A very cold torsion pendulum

Considering the torsion spring, restoring torque is given by $\tau = -k \theta$ Here $\theta$ is the angle made by plane of the ring with the equilibrium position.

And thus the Time period of the oscillation of the ring is $T_{0} = 2 \pi \sqrt{\frac {J}{k}}$ where J is the moment of interia with respect to the vertical axis.

$\Rightarrow k=4 \pi^2 \frac{J}{T_{0}^2}$ …..(*)

The ring is made of Aluminium which, when cooled below its critical temperature and placed in a weak magnetic field, becomes perfectly diamagnetic (Meissner’s effect). Here, since the vertical hanging ring is oscillating, there is change in magnetic field. Therefore, the change in magnetic field induces current $I$ in the ring.

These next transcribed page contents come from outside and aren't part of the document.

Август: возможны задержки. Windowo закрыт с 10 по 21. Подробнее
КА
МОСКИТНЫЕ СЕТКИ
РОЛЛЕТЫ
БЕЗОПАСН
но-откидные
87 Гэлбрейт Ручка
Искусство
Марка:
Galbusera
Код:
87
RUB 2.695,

The magnetic flux through a superconducting ring is constant and its given by,

$LI +AB = constant$ where L is self-inductance A is the area enclosed by the ring and B is the magnetic field which is in this case horizontal to the plane of the ring when its in equilibrium (i.e $\theta=0$ ). One more thing to be observed is that, when the ring is at equilibrium position (i.e $\theta=0$ ) the magnetic flux through the ring and its area enclosed is zero.

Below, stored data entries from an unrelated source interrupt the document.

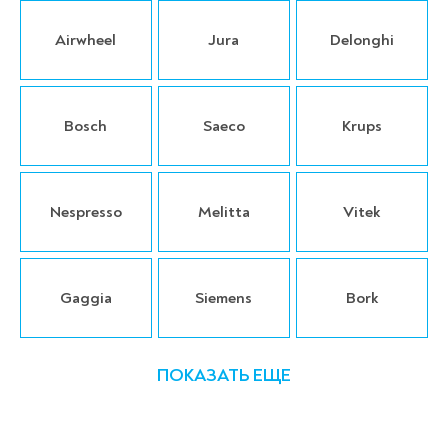
Airwheel
Jura
Delonghi
Bosch
Saeco
Krups
Nespresso
Melitta
Vitek
Gaggia
Siemens
Bork
ПОКАЗАТЬ ЕЩЕ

Therefore, $LI+AB=0$ $\Rightarrow I=- \frac{AB}{L}$

Because of the diamagnetic property(repulsion due to induced magnetic field and weak magnetic field) there is torque applied(external torque) on the ring due to the magnetic field and the torque is given by $\tau_{external} = I \overrightarrow{A} \times \overrightarrow{B}$ Area enclosed by the ring is $A=\pi a^2$ where $a$ is the radius. Substituting for I and A

$\tau_{external} = - (\frac{\pi a^2B}{L})( \pi a^2)B sin \theta$ But since the ring under goes small torsional oscillations $sin \theta \approx \theta$

$\Rightarrow \tau_{external} = - \frac{ \pi ^2 a^4 B \theta}{L}$

The net torque on the ring is $\tau_{net} = \tau +\tau_{external}$

i.e $\tau_{net} = -k \theta - \frac{\pi ^2 a^4 B \theta}{L}$

This can be represented as

$J \alpha = -k \theta - \frac{\pi ^2 a^4 B \theta}{L}$

$-J \omega^2 \theta =-k \theta - \frac{\pi ^2 a^4 B \theta}{L}$

On simplyfing and substituting for k (*).

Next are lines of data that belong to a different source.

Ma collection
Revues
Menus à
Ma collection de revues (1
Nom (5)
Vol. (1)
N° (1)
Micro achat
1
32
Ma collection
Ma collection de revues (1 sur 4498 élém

and $\omega = \frac{2 \pi}{T}$ where T is the new time period of oscillation.

We get $\frac{4 \pi^2}{T^2} = 4\pi^2 \frac{1}{T_{0}^2} + \frac{\pi ^2 a^4 B}{LJ}$ Simplying further, $\frac{1}{T^2} = \frac{1}{T_{0}^2} + \frac{ a^4 B}{4LJ}$ ....(**)

Here, $T = 2 \pi \sqrt{\frac {J}{k + \frac{\pi ^2 a^4 B}{L}}}$ which is less than $T_{0}$

Thus, $T$ can be represented as $T= T_{0} - \Delta T$ or $T= T_{0 }(1 - \frac{ \Delta T}{T{0}})$ where $\Delta$ T is the change in time period.

Considering the fact that

$\frac{\Delta T}{T_{0}} << 1$ ,

$T^2 = T_{0}^2(1- 2 \frac{\Delta T}{T_{0}})$ …..(**)

Substituting for $T^2$ in (**) and and simplifying we get,

$2\Delta T = \frac{T_{0}^3 a^4 B}{4LJ} - \frac{\Delta T}{T_{0}} \cdot \frac{ T_{0}^3 a^4 B}{4LJ}$ here the term $\frac{\Delta T}{T_{0}} \cdot \frac{ T_{0}^3 a^4 B}{4LJ}$ on the RHS can be ignored since its very comparativelysmall ,

$\Rightarrow \Delta T=\frac{ T_{0}^3 a^4 B}{8LJ}$

$\therefore \Delta T=(0.125) (\frac{ T_{0}^3 a^4 B}{LJ})$

Thus, the numerical coefficient C $= 0.125$

The magnetic flux through the ring must be constant when the ring becomes superconducting ( $R=0$ ). This follows from Faraday's law $\mathcal{E}=-\frac{d\Phi}{dt}= IR=0 \rightarrow \Phi=\textrm{const}.$ Since the magnetic field is parallel to the plane of ring when $\theta=0$ we have that $\Phi=0$ . On the other hand, for $\theta>0$ , we can write $LI+B A \sin(\theta)=\Phi=0.$ Therefore, a current equal to $I=-\frac{BA}{L} \sin(\theta)\approx -\frac{BA}{L}\theta$ must circulate through the ring in order to keep the flux constant. This current interacts with the external magnetic field resulting in a torque given by $\vec{\tau}= \vec{\mu} \times \vec{B} \rightarrow \tau=\mu B \cos(\theta)\approx \mu B$ where $\mu=I A$ is the magnetic moment of the ring. Thus, the new equation of motion for the ring is $\tau=-\kappa \theta - \frac{B^{2}A^{2}}{L}\theta=J \ddot{\theta} \rightarrow T=\frac{2\pi}{\sqrt{\frac{\kappa}{J}+\frac{B^{2}A^{2}}{JL}}}.$ Since $T_{0}=\frac{2\pi}{ \sqrt{\frac{\kappa}{J}}}$ and $A=\pi a^{2}$ we have that $T=\frac{T_{0}}{\sqrt{1+ \frac{a^{4}B^{2}T_{0}^2}{4 J L}}}\approx T_{0}- \frac{a^{4}T_{0}^3 B^{2}}{8 J L}\rightarrow C=\frac{1}{8}.$